V. A. Dolgachev1, S. V. Madathilparambil1, B. Thomas1, M. R. Hemmila1, K. Raghavendran1, D. Machado-Aranda1 1University Of Michigan,Acute Care Surgery,Ann Arbor, MI, USA

Introduction: Lung Contusion (LC) and Bacterial Pneumonia (PNA) are common in the critically ill trauma patients and in combination can be fatal. The emergence of multidrug resistant organisms has mitigated the efficacy of many antibiotics. Recent genomic studies have shown FER, a cytosolic non-receptor tyrosine kinase of unknown role in the lung, with increased gene expression among survivors from sepsis and pneumonia. Our hypothesis is that using electroporation-mediated (EP) delivery of the FER gene we can improve survival in a murine model of combined LC and PNA.

Methods: C57Bl/6 mice were subject to a lethal model of unilateral LC followed by intratracheal inoculation of 500 CFU of Klebsiella sp. at 6 hrs. In the treatment group, plasmid DNA encoding FER (pFER) was provided via hypopharyngeal instillation right after LC injury (time 0.2 hr). External electrodes were placed under each forelimb and 8 square wave electroporation pulses were delivered. Two control groups were used: one receiving Na+/K+-ATPase genes (shown to be benefitial in LC injury model) in similar LC+PNA injury conditions followed by EP (pPump); and a second with no gene delivery (LC + PNA/no EP). 7-day survival curves were recorded. In a parallel experiment, animals were euthanized at 24 hrs post-LC, lung mechanics were measured and bronchial alveolar lavage fluid (BAL), blood and lung tissue were collected. BAL cellular subpopulations were immunotypified by flow cytometry. BAL cytokines were assayed using ELISA kits for IL-1α, IL-6, IL-10, IL-33, MCP-1 and MIP-2. Quantitative bacterial counts were determined by serial dilution and plating of blood and lung homogenates.
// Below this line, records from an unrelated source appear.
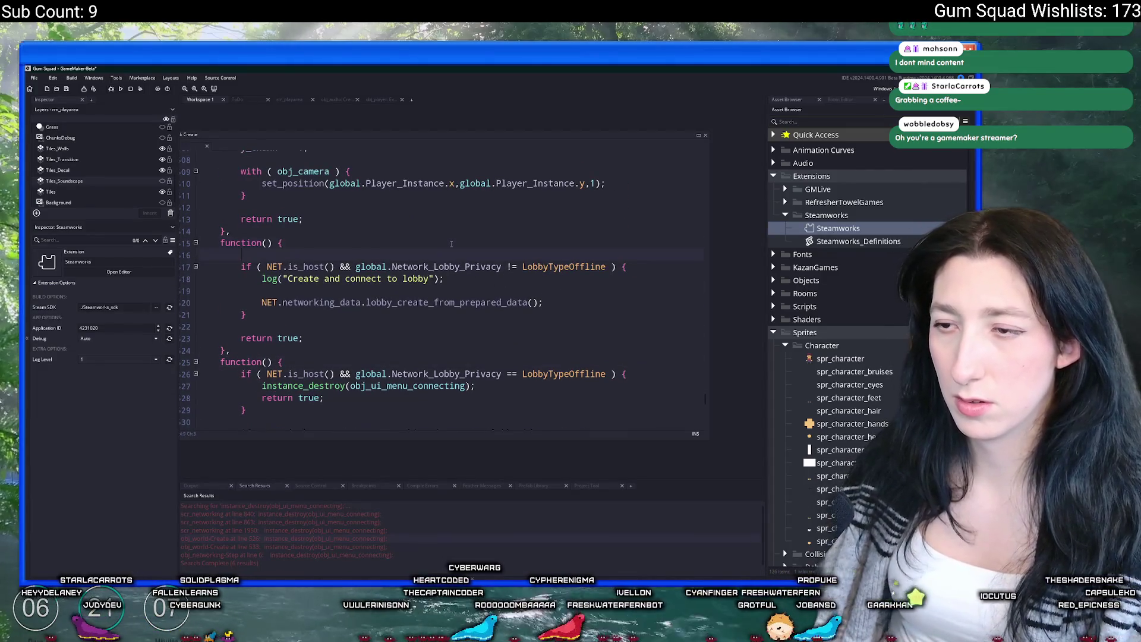
key("ctrl+z")
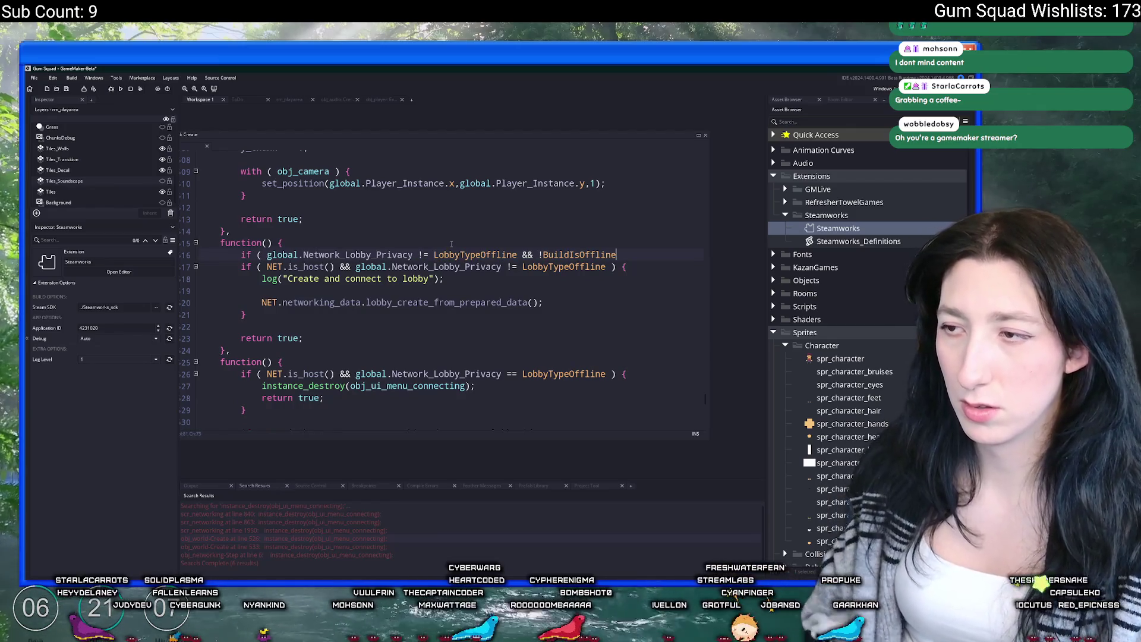
key("ctrl+shift+Left")
key("ctrl+shift+Left")
key("ctrl+shift+Left")
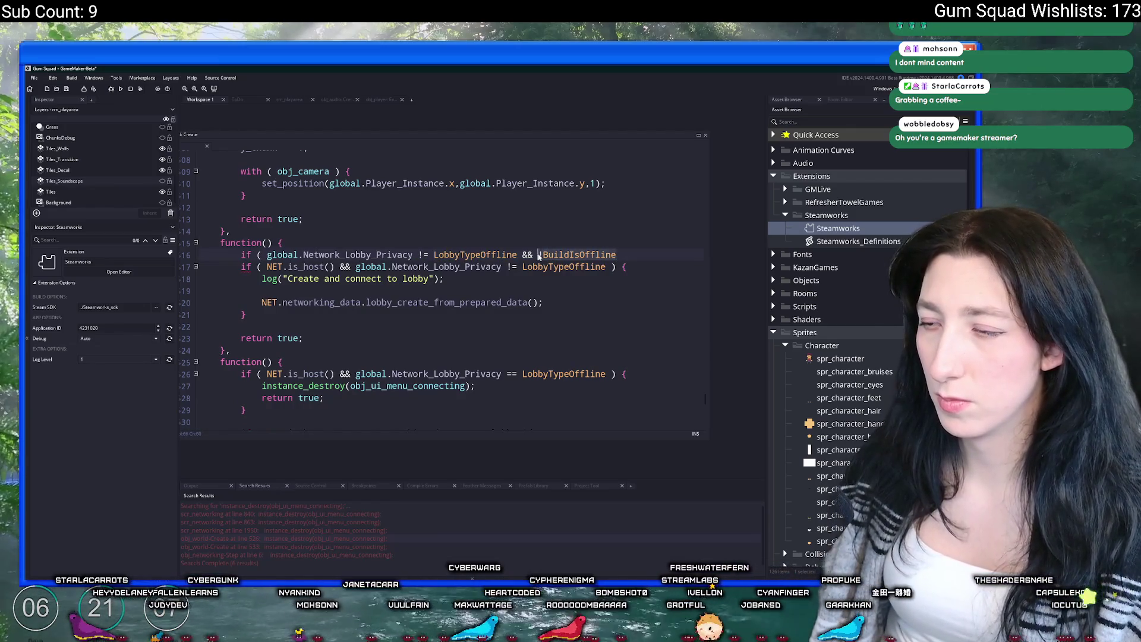
key("BackSpace")
key("ctrl+BackSpace")
key("ctrl+BackSpace")
key("ctrl+BackSpace")
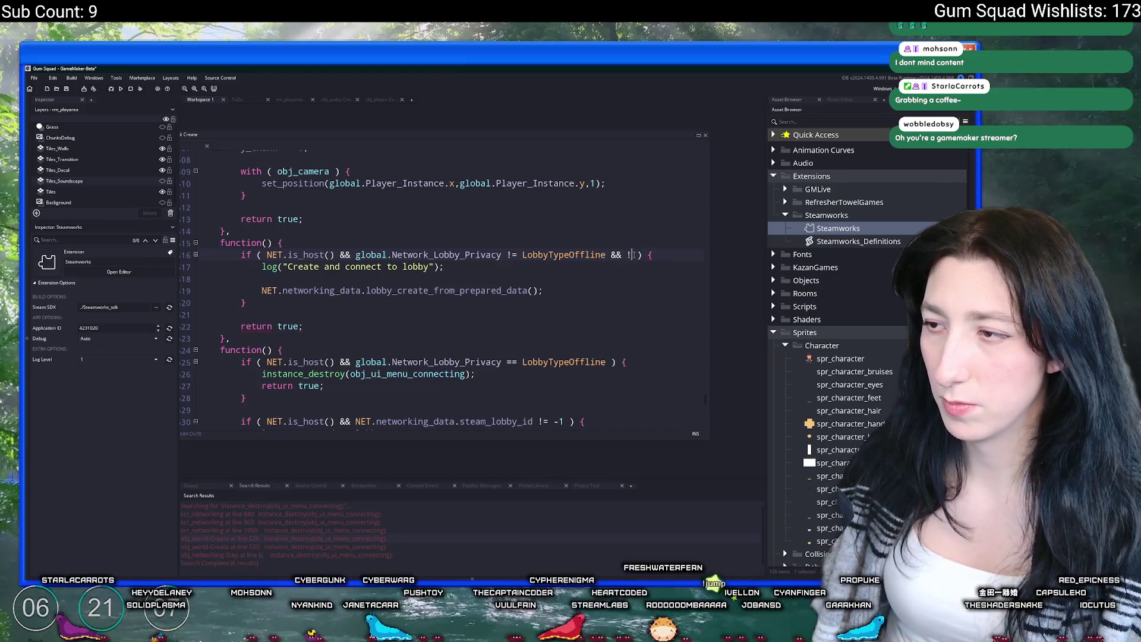
Strip the LobbyTypeOffline privacy and offline checks so the conditions check only NET.is_host()
key("ctrl+shift+Left")
key("ctrl+shift+Left")
key("ctrl+shift+Left")
key("ctrl+shift+Left")
key("ctrl+shift+Left")
key("BackSpace")
key("ctrl+Delete")
key("ctrl+Delete")
key("ctrl+Delete")
scroll(415, 287, "down", 2)
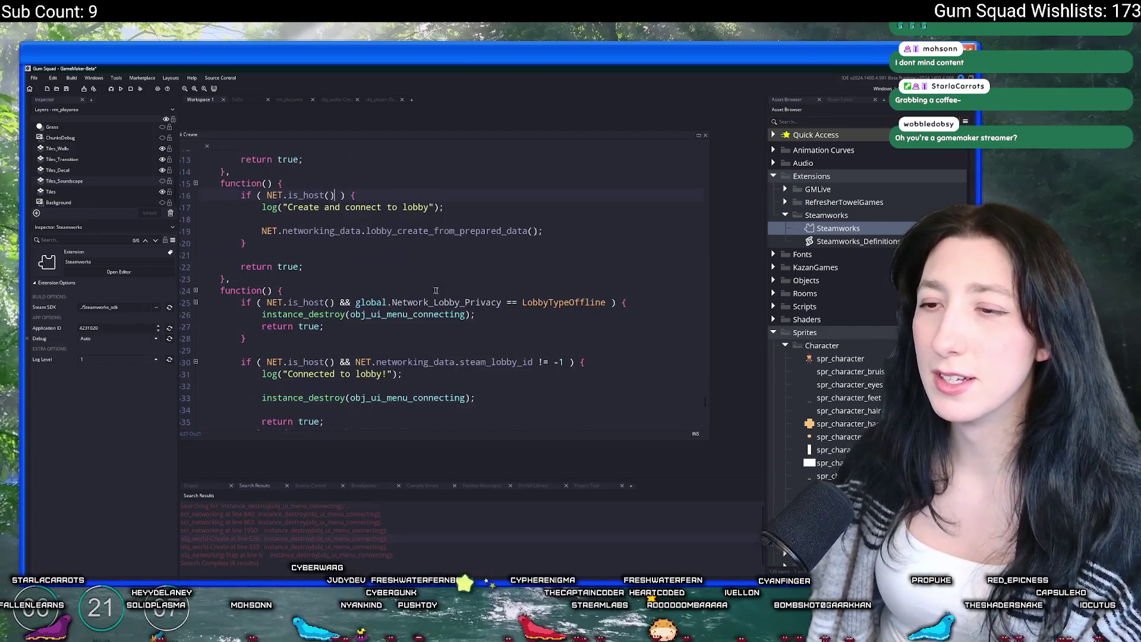
key("ctrl+shift+Left")
key("ctrl+shift+Left")
key("ctrl+shift+Left")
key("ctrl+c")
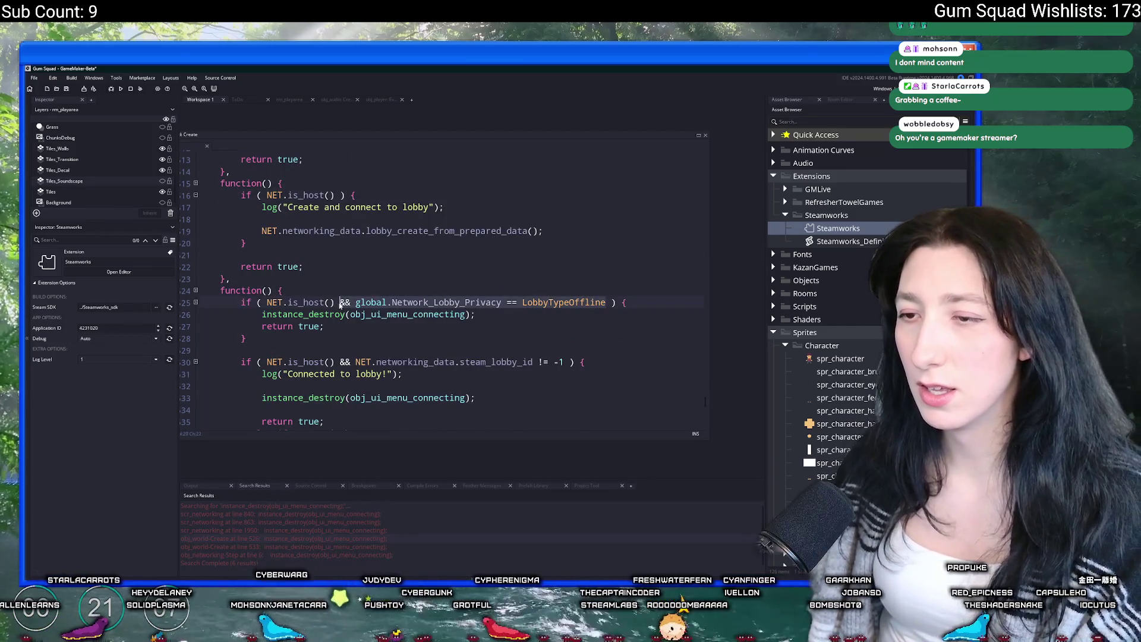
key("BackSpace")
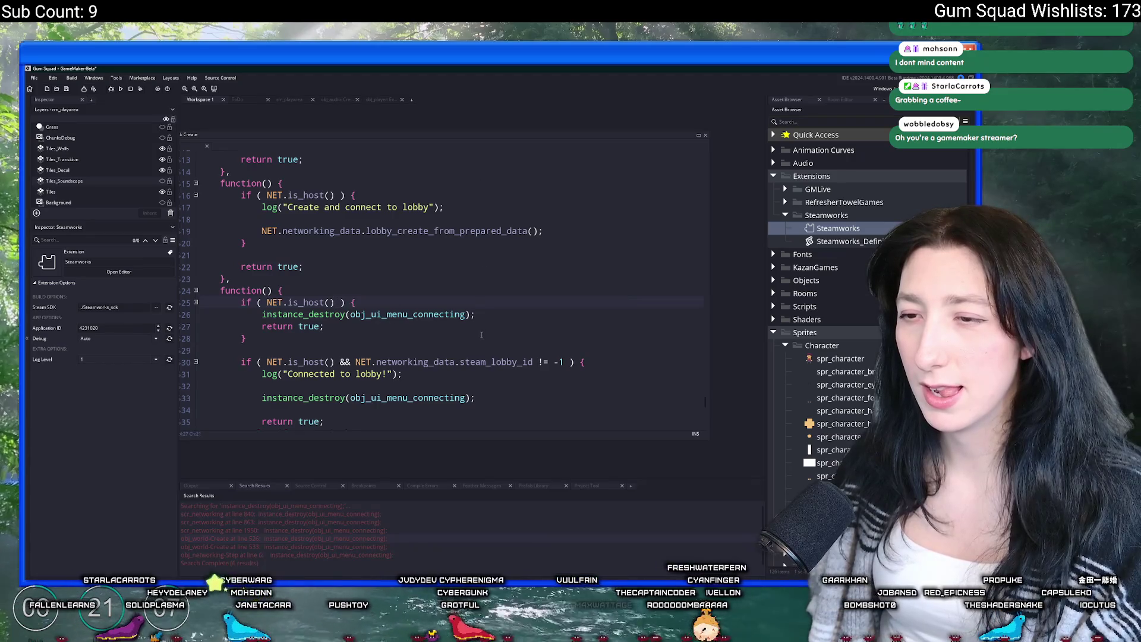
Review the edited code and build and run the game with F5
scroll(482, 335, "down", 2)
Results: 7-day survival was markedly improved by pFER treatment compared to positive (pPump) and negative-controls (LC+PNA/no EP). Better lung compliance was found in pFER animals at 24 hr post-LC. At this same timepoint, pFER treatment group showed a robust inflammatory response with absolute increases in BAL monocytes, neutrophils and macrophages. In contrast, BAL of pPump treated animals was macrophage-predominant while negative-controls had a relative lower total of inflammatory cells, especially of macrophages, compared to the other groups. pFER treatment diminished levels of early response pro-inflammatory cytokines IL-1β, IL-6, MCP-1 and MIP-2, whereas increases were seen in modulation-cytokines IL-10, IL-33 and TNF-α. Lung bacterial counts were significantly lower in pFER (ANOVA p=0.023) with a trend towards better systemic containment.

Conclusion: EP-mediated delivery of the FER gene significantly improved mouse survival in a combination model of lung contusion and pneumonia. Better containment of bacteria within the lungs was possibly mediated by alterations in the immune cell and cytokine response.